Growing older means lots of chances of suffering mental and physical weakness. But a new study suggests, regular partake in physical exercise especially in dancing can reverse the signs of aging to the brain.
Dr Kathrin Rehfeld, lead author of the study said, “In this study, we show that two different types of physical exercise both increase the area of the brain that declines with age. In comparison, it was only dancing that lead to noticeable behavioral changes in terms of improved balance.”
Scientists recruited volunteers with an average age of 68. They then assigned to an eighteen-month weekly course of learning dance routines. Some of them assigned to endurance and flexibility training.
Participants in both groups showed increment in the hippocampus region of the brain. This area is mainly prone to the age related diseases like Alzheimer’s.
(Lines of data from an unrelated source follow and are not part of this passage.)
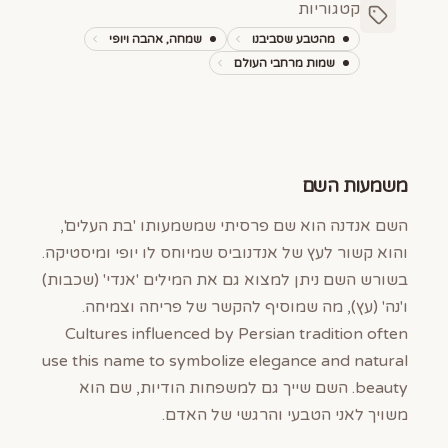
קטגוריות
מהטבע שסביבנו
שמחה, אהבה ויופי
שמות מרחבי העולם
משמעות השם
השם אנדנה הוא שם פרסיתי שמשמעותו 'בת העלים',
והוא קשור לעץ של אנדנוביס שמיוחס לו יופי ומיסטיקה.
בשורש השם ניתן למצוא גם את המילים 'אנדי' (שכבות)
ו'נה' (עץ), מה שמוסיף להקשר של פריחה וצמיחה.
Cultures influenced by Persian tradition often
use this name to symbolize elegance and natural
beauty. השם שייך גם למשפחות הודיות, שם הוא
משויך לאני הטבעי והרגשי של האדם.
No doubt, exercise is the best anti-aging treatment. But is not known if one type of exercise can be better than another. To find it out, scientists give different exercise routines to each group.
The common exercise program involves repetitive activities like cycling, walking etc. At the other hand, dance group was challenged repeatedly to perform a different activity every next week.
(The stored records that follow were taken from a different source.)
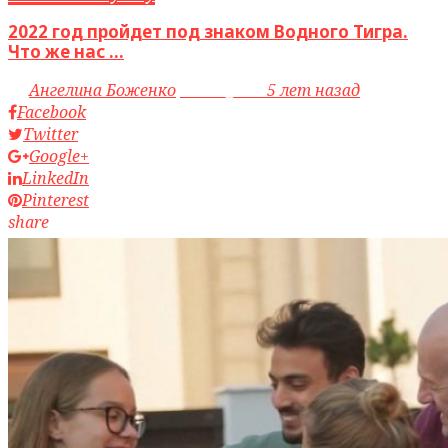
2022 год пройдет под знаком Водного Тигра.
Что же нас ...
by
Ангелина Боженко
access_time
5 лет назад
Facebook
Twitter
Google+
LinkedIn
Pinterest
share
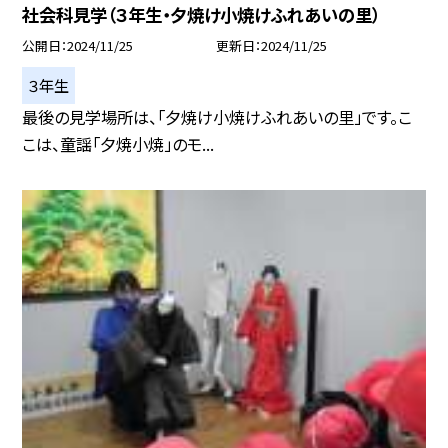
社会科見学（３年生・夕焼け小焼けふれあいの里）
公開日
2024/11/25
更新日
2024/11/25
３年生
最後の見学場所は、「夕焼け小焼けふれあいの里」です。こ
こは、童謡「夕焼小焼」のモ...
Dr. Rehfeld explained, “We tried to provide our seniors with the dance group with constantly changing dance routines of different genres. Steps, arm-patterns, formations, speed, and rhythms were changed every second week to keep them in a constant learning process. The most challenging aspect for them was to recall the routines under the pressure of time and without any cues from the instructor.”
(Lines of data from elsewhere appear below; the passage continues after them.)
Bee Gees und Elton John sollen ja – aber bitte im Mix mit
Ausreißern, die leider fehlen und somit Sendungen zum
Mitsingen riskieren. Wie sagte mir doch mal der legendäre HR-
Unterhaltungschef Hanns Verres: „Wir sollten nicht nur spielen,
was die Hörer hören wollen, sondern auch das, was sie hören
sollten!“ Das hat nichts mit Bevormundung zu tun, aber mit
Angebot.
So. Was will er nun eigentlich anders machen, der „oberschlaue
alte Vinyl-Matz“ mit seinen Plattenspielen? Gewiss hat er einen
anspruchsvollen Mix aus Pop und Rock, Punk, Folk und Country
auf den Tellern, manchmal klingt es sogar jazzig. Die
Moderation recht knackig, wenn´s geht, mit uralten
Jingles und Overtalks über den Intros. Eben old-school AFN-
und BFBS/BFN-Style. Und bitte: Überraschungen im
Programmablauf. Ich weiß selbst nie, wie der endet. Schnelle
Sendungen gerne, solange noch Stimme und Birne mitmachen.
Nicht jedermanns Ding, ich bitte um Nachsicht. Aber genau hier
Those additional challenges are thought to represent the observable distinction in adjusting showed by those members in moving gathering. Now, scientists are expanding on this examination to trial new work out schedules. They believe this may have potential to increase anti-aging effects on the brain.
Currently, they are testing their new system called ‘Jymmin’. The system generates sounds in the form of melody or rhythm based on physical activity.
Dr. Rehfeld said, “We know that dementia patients react strongly when listening to music. We want to combine the promising aspects of physical activity and active music making in a feasibility study with dementia patients.”
“I believe that everybody would like to live an independent and healthy life, for as long as possible. Physical activity is one of the lifestyle factors that can contribute to this, counteracting several risk factors and slowing down the age-related decline. I think dancing is a powerful tool to set new challenges for body and mind, especially in older age.”
He concludes with advice that could get us up out of our seats and be dancing to our favorite beat.